Speaking to SCAN, O’Neill and LUSU Education and Representation advisor Su Hall stated that the students union will be looking further into the possibility of continuing with and expanding the piloted system. O’Neill also stated that the success of the piloted system was largely caused by “history and marketing [being] excellent in helping the education and representation team.” Hall and O’Neill did however agree that “teething problems with different departments” could mean that expanding the piloted system and gaining continuity in department representation will be a lengthy process.

Improved training is an area in which LUSU is focusing their actions in ensuring high quality academic representation. Hall stated that the training taking place this year is “a big improvement on last year” when “no effective training was given.” Last year’s training was “too late, too poor and too sparse”, supporting O’Neill’s remarks that “last year, the Student’s Union dropped the ball with regards to academic appreciation.” A “well-structured faculty-based system of training” has been put in place to counter last year’s lack of sufficient department rep training; this year’s reps are to take 16 training sessions throughout the year to “ensure that the same support will be given to department reps as are given to full-time officers.”

The faculty-based training initially largely consists of, as stated by Su Hall, “looking at the expectations of their role, skills development, seeing how they fit into the department structure and giving additional support. It will prepare them for meetings, how to react to scenarios, how to react to student problems and highlight the boundaries of their role.”

Already this year, at least 165 department reps have started training, with around 100 registered to take part in the training. According to Hall, “these numbers of very encouraging compared to last year”, stressing that turn out has been much more successful than last year, where a lot of effort was focused on the department rep conference, which only 27 department reps attended. Despite the appearance of influential higher education figures such as an NUS Vice President and University Pro-Vice-Chancellors, O’Neill considered the low student turnout to have been “largely disappointing.”

Despite this, O’Neill and Hall see the department rep conference to be a useful tool, which will “most likely take place again,” as an opportunity in the middle of the year “to tie up loose ends, give support to those who need it and improve networking”, according to O’Neill. Su Hall developed on this point, stating the need for meetings to provide “faculty-based best practice sharing” to allow department reps to develop and share skills within their departments.

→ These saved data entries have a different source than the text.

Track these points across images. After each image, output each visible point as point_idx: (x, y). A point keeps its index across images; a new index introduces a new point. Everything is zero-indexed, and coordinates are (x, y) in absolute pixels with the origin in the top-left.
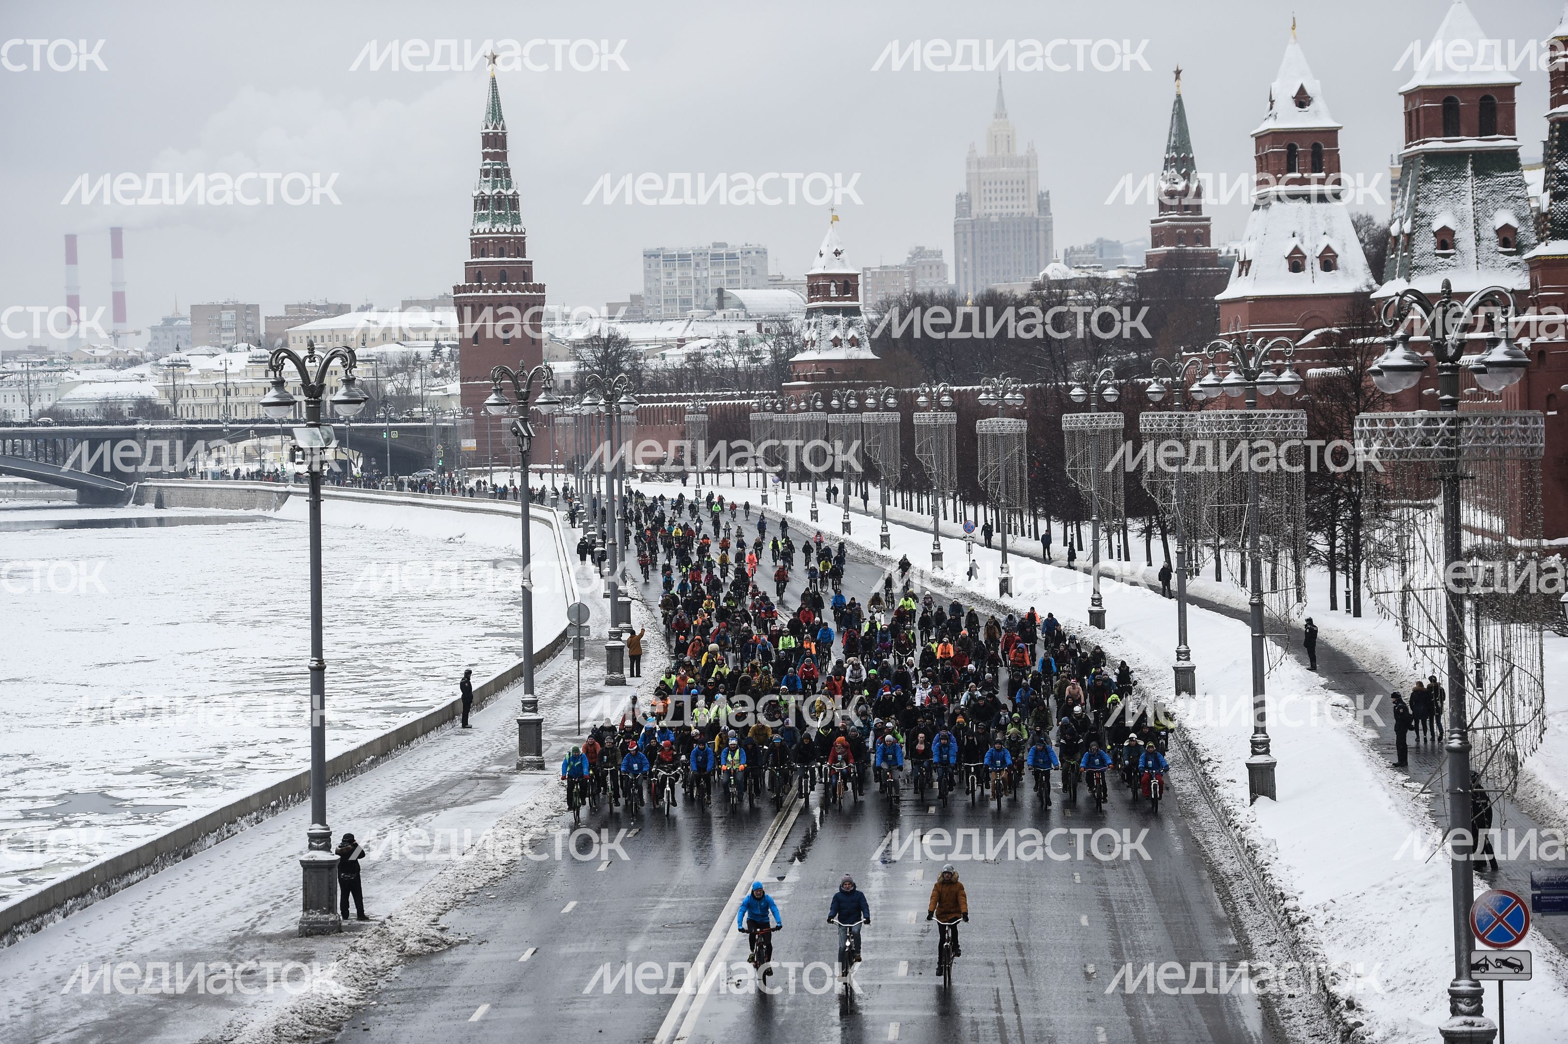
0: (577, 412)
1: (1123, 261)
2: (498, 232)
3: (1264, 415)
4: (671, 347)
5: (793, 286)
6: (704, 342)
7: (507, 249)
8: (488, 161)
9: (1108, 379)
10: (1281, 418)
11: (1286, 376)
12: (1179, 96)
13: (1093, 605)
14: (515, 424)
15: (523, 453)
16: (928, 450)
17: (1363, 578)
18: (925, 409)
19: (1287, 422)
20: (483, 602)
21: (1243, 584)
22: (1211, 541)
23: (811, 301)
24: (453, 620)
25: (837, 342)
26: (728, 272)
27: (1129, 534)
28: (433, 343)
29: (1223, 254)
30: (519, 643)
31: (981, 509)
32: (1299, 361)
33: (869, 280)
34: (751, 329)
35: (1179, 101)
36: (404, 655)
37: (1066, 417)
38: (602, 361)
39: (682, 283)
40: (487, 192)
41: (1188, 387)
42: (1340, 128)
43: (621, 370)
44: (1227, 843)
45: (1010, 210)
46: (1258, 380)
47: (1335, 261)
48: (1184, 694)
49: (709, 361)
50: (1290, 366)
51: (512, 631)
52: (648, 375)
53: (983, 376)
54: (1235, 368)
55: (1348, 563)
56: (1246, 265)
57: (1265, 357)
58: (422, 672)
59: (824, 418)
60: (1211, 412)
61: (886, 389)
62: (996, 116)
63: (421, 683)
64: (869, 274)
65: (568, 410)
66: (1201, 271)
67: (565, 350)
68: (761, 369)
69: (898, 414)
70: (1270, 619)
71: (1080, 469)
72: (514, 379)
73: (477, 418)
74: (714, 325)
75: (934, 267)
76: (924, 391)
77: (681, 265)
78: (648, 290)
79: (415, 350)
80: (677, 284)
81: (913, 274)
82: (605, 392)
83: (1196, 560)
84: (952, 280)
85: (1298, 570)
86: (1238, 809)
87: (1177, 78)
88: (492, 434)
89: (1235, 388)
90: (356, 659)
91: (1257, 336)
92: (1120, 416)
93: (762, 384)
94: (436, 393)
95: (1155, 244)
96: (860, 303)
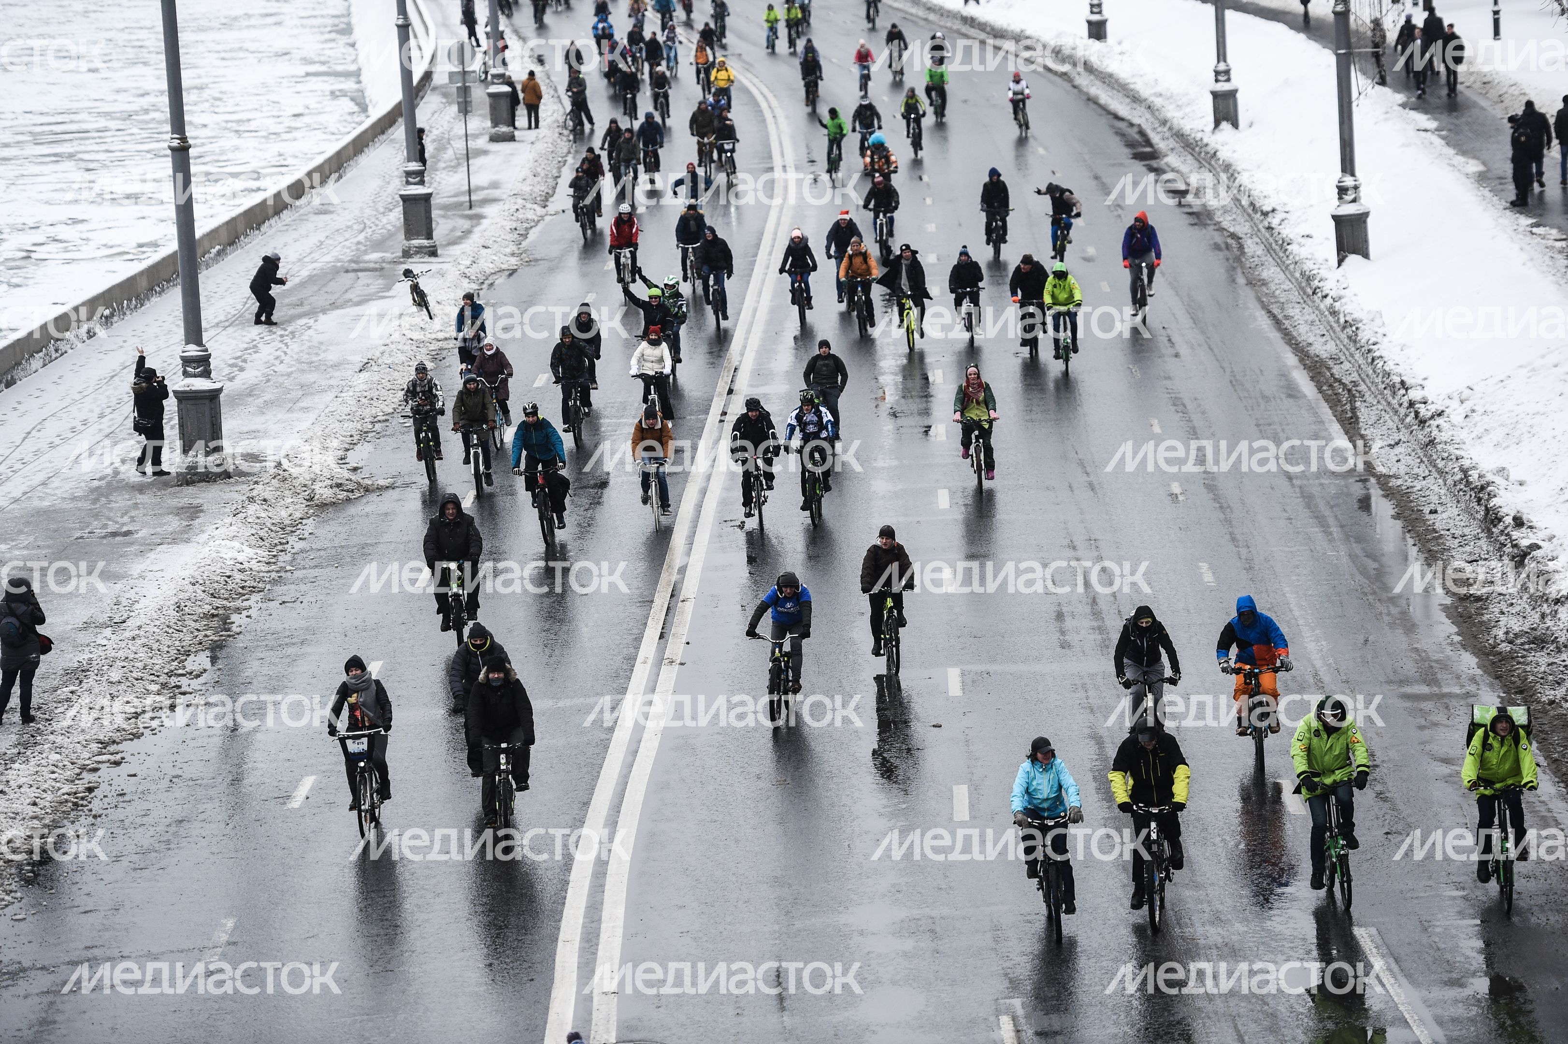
13: (1092, 12)
36: (207, 105)
44: (1313, 317)
48: (1225, 126)
58: (234, 126)
63: (236, 141)
86: (1323, 273)
90: (147, 111)
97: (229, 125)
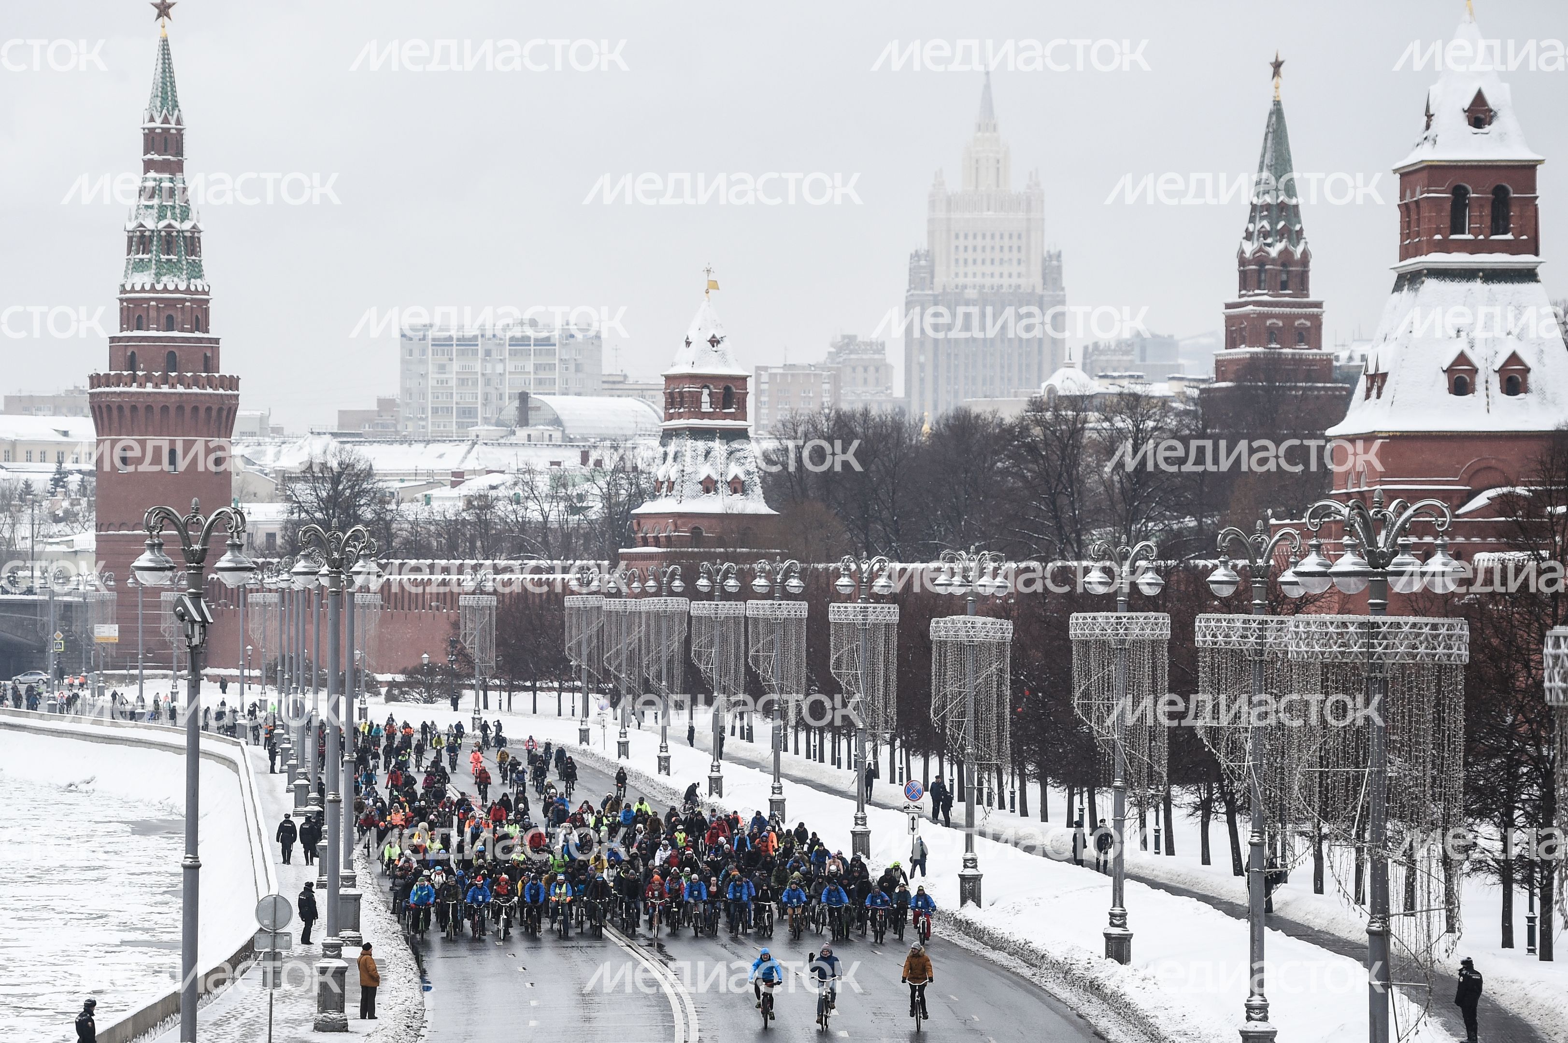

Improvements in communication has been highlighted as a key area by O’Neill and Hall in order to provide good quality academic representation. O’Neill stated that the education and support department have been “working hard to get contacts in all departments, as this should make easier to gain important feedback.” Feedback was also described by Hall as a key aspect of Lancaster’s academic representation policy, “talking in depth to students and developing from that.” All reps have been provided with important communication and networking channels according to Hall, speaking about a new “academic update newsletter provided to all reps and necessary staff.”

As with the majority of the changes surrounding education and support, O’Neill stated that a greater online presence “might not engage straight away”, but is part of the departments attempts to steadily improve academic representation.